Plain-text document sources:

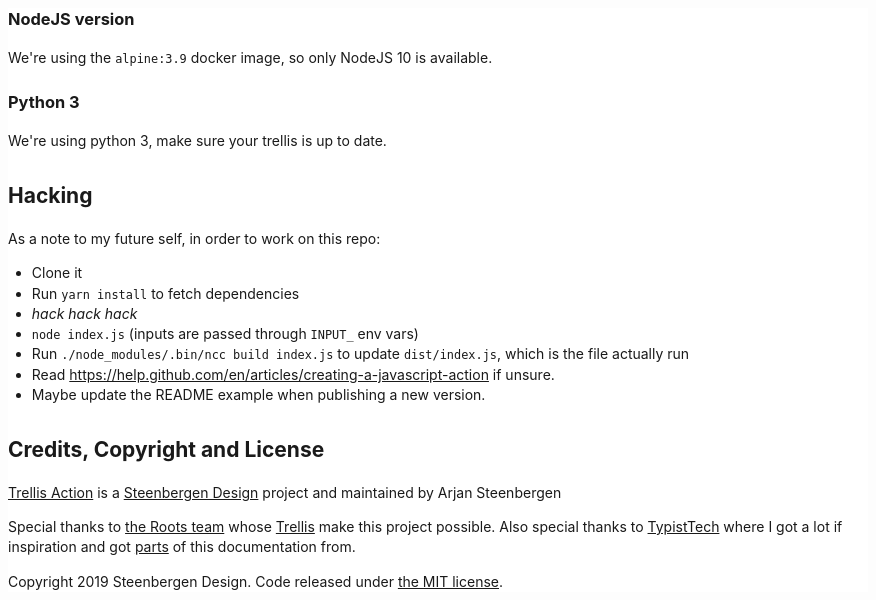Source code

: ### NodeJS version
We're using the `alpine:3.9` docker image, so only NodeJS 10 is available. 

### Python 3
We're using python 3, make sure your trellis is up to date.

## Hacking

As a note to my future self, in order to work on this repo:

* Clone it
* Run `yarn install` to fetch dependencies
* _hack hack hack_
* `node index.js` (inputs are passed through `INPUT_` env vars)
* Run `./node_modules/.bin/ncc build index.js` to update `dist/index.js`, which is the file actually run
* Read https://help.github.com/en/articles/creating-a-javascript-action if unsure.
* Maybe update the README example when publishing a new version.

## Credits, Copyright and License
[Trellis Action](https://github.com/steenbergen-design/trellis-action) is a [Steenbergen Design](https://steenbergen.design) project and maintained by Arjan Steenbergen

Special thanks to [the Roots team](https://roots.io/about/) whose [Trellis](https://github.com/roots/trellis) make this project possible. Also special thanks to [TypistTech](https://github.com/TypistTech) where I got a lot if inspiration and got [parts](https://github.com/TypistTech/tiller-circleci) of this documentation from.

Copyright 2019 Steenbergen Design. Code released under [the MIT license](LICENSE).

Directive: Could you copy every line of the records above verbatim, omitting the pictures?

Response below:
Source code

: ### NodeJS version
We're using the `alpine:3.9` docker image, so only NodeJS 10 is available. 

### Python 3
We're using python 3, make sure your trellis is up to date.

## Hacking

As a note to my future self, in order to work on this repo:

* Clone it
* Run `yarn install` to fetch dependencies
* _hack hack hack_
* `node index.js` (inputs are passed through `INPUT_` env vars)
* Run `./node_modules/.bin/ncc build index.js` to update `dist/index.js`, which is the file actually run
* Read https://help.github.com/en/articles/creating-a-javascript-action if unsure.
* Maybe update the README example when publishing a new version.

## Credits, Copyright and License
[Trellis Action](https://github.com/steenbergen-design/trellis-action) is a [Steenbergen Design](https://steenbergen.design) project and maintained by Arjan Steenbergen

Special thanks to [the Roots team](https://roots.io/about/) whose [Trellis](https://github.com/roots/trellis) make this project possible. Also special thanks to [TypistTech](https://github.com/TypistTech) where I got a lot if inspiration and got [parts](https://github.com/TypistTech/tiller-circleci) of this documentation from.

Copyright 2019 Steenbergen Design. Code released under [the MIT license](LICENSE).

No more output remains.